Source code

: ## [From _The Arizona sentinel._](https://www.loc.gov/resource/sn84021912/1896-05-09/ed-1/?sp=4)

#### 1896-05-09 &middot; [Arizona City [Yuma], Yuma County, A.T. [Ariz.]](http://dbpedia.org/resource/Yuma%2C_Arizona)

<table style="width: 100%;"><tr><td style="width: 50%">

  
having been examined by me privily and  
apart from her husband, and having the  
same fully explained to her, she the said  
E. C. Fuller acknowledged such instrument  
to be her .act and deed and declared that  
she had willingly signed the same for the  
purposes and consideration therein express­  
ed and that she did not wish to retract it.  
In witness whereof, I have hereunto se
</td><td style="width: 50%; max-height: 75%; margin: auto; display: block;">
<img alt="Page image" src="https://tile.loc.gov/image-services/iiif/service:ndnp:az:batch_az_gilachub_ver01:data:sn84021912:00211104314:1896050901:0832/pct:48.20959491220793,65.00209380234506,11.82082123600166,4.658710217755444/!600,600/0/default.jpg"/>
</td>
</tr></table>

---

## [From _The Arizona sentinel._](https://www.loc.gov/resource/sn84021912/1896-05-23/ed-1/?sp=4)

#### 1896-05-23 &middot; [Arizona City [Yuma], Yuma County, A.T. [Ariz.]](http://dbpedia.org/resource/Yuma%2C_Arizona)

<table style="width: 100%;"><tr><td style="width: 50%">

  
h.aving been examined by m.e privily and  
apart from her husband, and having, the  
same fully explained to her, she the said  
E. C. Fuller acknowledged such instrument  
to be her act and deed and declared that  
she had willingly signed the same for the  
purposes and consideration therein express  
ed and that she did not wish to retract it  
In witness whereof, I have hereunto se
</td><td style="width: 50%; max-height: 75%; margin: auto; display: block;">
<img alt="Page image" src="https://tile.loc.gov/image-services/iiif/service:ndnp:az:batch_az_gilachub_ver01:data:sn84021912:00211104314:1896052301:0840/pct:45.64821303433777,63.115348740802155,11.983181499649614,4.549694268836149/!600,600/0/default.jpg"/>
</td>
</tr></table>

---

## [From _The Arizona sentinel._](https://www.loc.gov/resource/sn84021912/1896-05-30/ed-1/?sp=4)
-=-=-=-=-
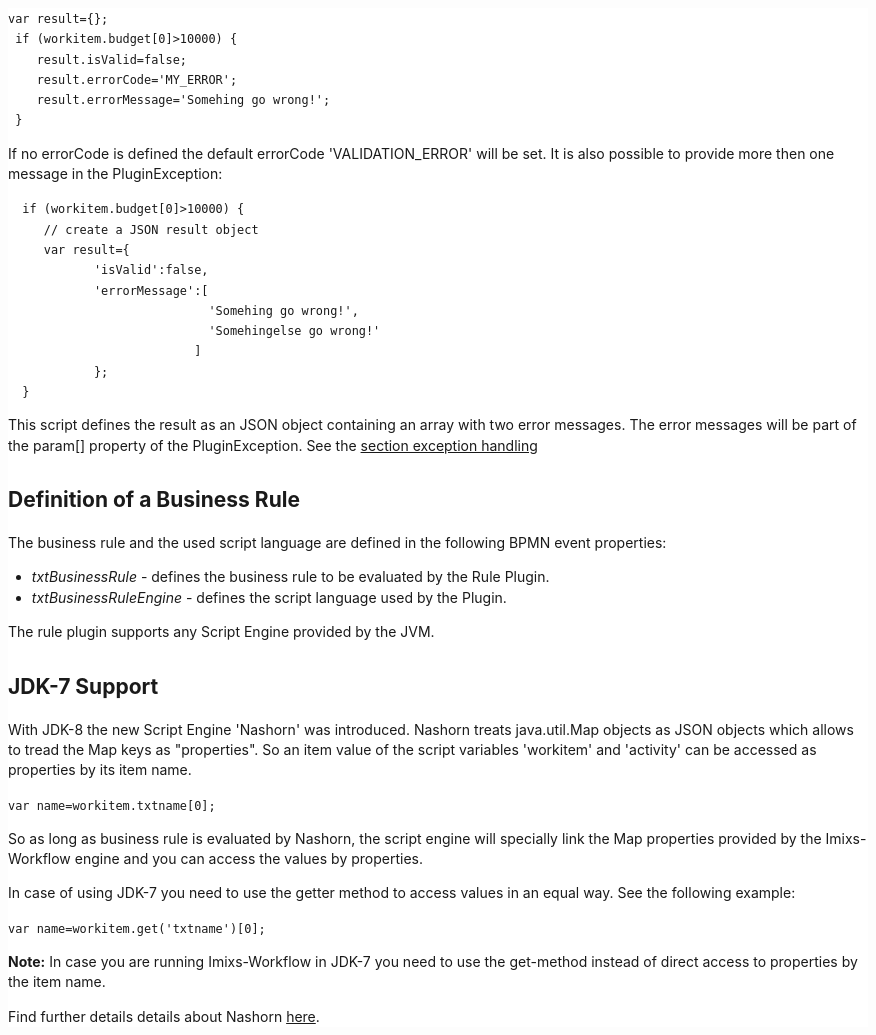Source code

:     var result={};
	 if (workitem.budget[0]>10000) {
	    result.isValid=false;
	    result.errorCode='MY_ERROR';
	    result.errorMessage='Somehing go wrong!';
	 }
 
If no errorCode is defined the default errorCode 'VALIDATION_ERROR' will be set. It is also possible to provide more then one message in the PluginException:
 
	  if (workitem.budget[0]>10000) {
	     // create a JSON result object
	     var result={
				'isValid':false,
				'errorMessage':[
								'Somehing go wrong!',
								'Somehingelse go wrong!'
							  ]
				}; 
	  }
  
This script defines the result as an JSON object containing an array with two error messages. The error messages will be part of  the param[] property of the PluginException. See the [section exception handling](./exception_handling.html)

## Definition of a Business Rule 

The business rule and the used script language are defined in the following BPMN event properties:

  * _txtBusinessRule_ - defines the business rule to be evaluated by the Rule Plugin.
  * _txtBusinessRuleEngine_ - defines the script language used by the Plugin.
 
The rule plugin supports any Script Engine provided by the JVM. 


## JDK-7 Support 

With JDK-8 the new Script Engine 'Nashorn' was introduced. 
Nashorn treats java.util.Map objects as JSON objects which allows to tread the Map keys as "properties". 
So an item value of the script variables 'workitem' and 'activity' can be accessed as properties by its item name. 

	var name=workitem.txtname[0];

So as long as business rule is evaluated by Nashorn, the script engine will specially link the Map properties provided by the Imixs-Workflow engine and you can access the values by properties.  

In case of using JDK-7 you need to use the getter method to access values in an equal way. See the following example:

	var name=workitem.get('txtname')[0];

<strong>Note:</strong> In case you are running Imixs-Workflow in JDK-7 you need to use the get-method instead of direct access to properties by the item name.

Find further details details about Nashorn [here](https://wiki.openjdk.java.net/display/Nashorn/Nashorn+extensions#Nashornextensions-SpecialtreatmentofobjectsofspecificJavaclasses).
-=-=-=-=-
Note each line of the material holding "result" and copy it out.

:     var result={};
	    result.isValid=false;
	    result.errorCode='MY_ERROR';
	    result.errorMessage='Somehing go wrong!';
	     // create a JSON result object
	     var result={
This script defines the result as an JSON object containing an array with two error messages. The error messages will be part of  the param[] property of the PluginException. See the [section exception handling](./exception_handling.html)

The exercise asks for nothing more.